Alimentation et biodiversité.
Eloge du fromage au lait cru.
Il y a plus de 50 ans, Charles de Gaulle prononçait sa célèbre boutade : « Il n’est pas facile de
diriger un pays où il y a 400 variétés de fromage »
Cet éloge de la diversité fromagère était, à l’époque, parfaitement justifié. Au lendemain de
la seconde guerre mondiale, la diversité fromagère était très grande et bien réelle : 100 %
des fromages français étaient au lait cru, lequel assure la richesse gustative et la spécificité
du fromage. 70 ans plus tard, 90% des fromages ont basculé dans la pasteurisation, sous la
pression de l’industrie et au nom de considérations hygiéniques qui ont progressivement
modifié le cahier des charges justifiant l’appellation protégée.
La pasteurisation réduit de manière significative (d’un facteur 100 000 pour le lait) le
nombre de micro-organismes présents. Le procédé a le mérite d’éliminer les microbes
pathogènes éventuellement présents mais le désavantage de tuer aussi les micro-
organismes qui assurent au lait ses qualités et sa spécificité.
La pasteurisation, en vidant le lait de sa microflore le rend inapte à la production de
fromage. Pour fabriquer le fromage, il faut le réensemencer avec des bactéries spécifiques
issues de souches sélectionnées. Cela convient mieux aux grandes unités de production
industrielles qui souhaitent un processus contrôlé et stabilisé bien adapté à la grande
distribution.
Par contre, pour ce qui est de la qualité gustative, nous sommes tous perdants. Le savoir-
faire des techniciens de l’agro-alimentaire n’empêche pas une uniformisation du goût. Il n’y
a aucune comparaison possible entre un Chaource au lait pasteurisé et un Chaource au lait
cru. Tous deux bénéficient de la même appellation prestigieuse mais autant le second est
goûteux, autant le premier est insipide. Le constat est valable pour le Camembert, le Saint-
Nectaire, le Brie ou le Cantal.
Diversité sensorielle et diversité microbienne.

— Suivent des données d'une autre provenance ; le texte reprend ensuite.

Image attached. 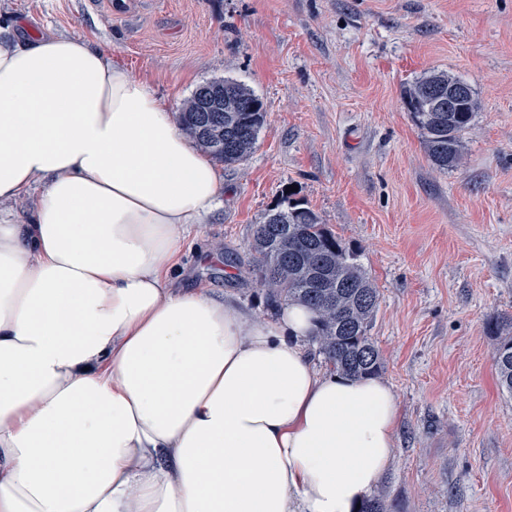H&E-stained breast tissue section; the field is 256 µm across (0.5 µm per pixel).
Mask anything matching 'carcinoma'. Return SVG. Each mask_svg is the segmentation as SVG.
Wrapping results in <instances>:
<instances>
[{
	"label": "carcinoma",
	"mask_w": 512,
	"mask_h": 512,
	"mask_svg": "<svg viewBox=\"0 0 512 512\" xmlns=\"http://www.w3.org/2000/svg\"><path fill=\"white\" fill-rule=\"evenodd\" d=\"M457 83L446 72L432 73L404 93L430 160L443 169L455 162L478 108L472 93L460 106L448 99V85ZM220 99L228 111L213 109ZM188 103L181 125L206 153L225 164L246 160L265 119L263 103L250 88L214 79L200 85ZM253 249L261 281L275 286L274 302L300 303L315 315L317 339L334 370L353 378L379 375L382 358L369 336L379 296L357 253L293 201L256 226ZM493 359L499 387L512 394L511 336L500 340Z\"/></svg>",
	"instance_id": "1"
}]
</instances>
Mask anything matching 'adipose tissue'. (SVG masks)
<instances>
[{
    "label": "adipose tissue",
    "mask_w": 512,
    "mask_h": 512,
    "mask_svg": "<svg viewBox=\"0 0 512 512\" xmlns=\"http://www.w3.org/2000/svg\"><path fill=\"white\" fill-rule=\"evenodd\" d=\"M223 200L146 79L84 38L0 29V512L369 499L395 458L392 388L318 371L301 305L258 318L174 286Z\"/></svg>",
    "instance_id": "adipose-tissue-1"
}]
</instances>
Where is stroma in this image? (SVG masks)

La richesse sensorielle (et gustative) et la diversité sont maximales pour les fromages au lait
cru. Le microbiote natif du lait cru se retrouve directement dans le fromage mais aussi
indirectement via l’utilisation de levains traditionnels et de certains matériels traditionnels
dont la surface est en contact avec le lait puis la croûte des fromages.
Tous laits confondus, près de 400 espèces de bactéries, levures et moisissures y sont
présentes. Cette diversité est maximale dans la croûte des fromages.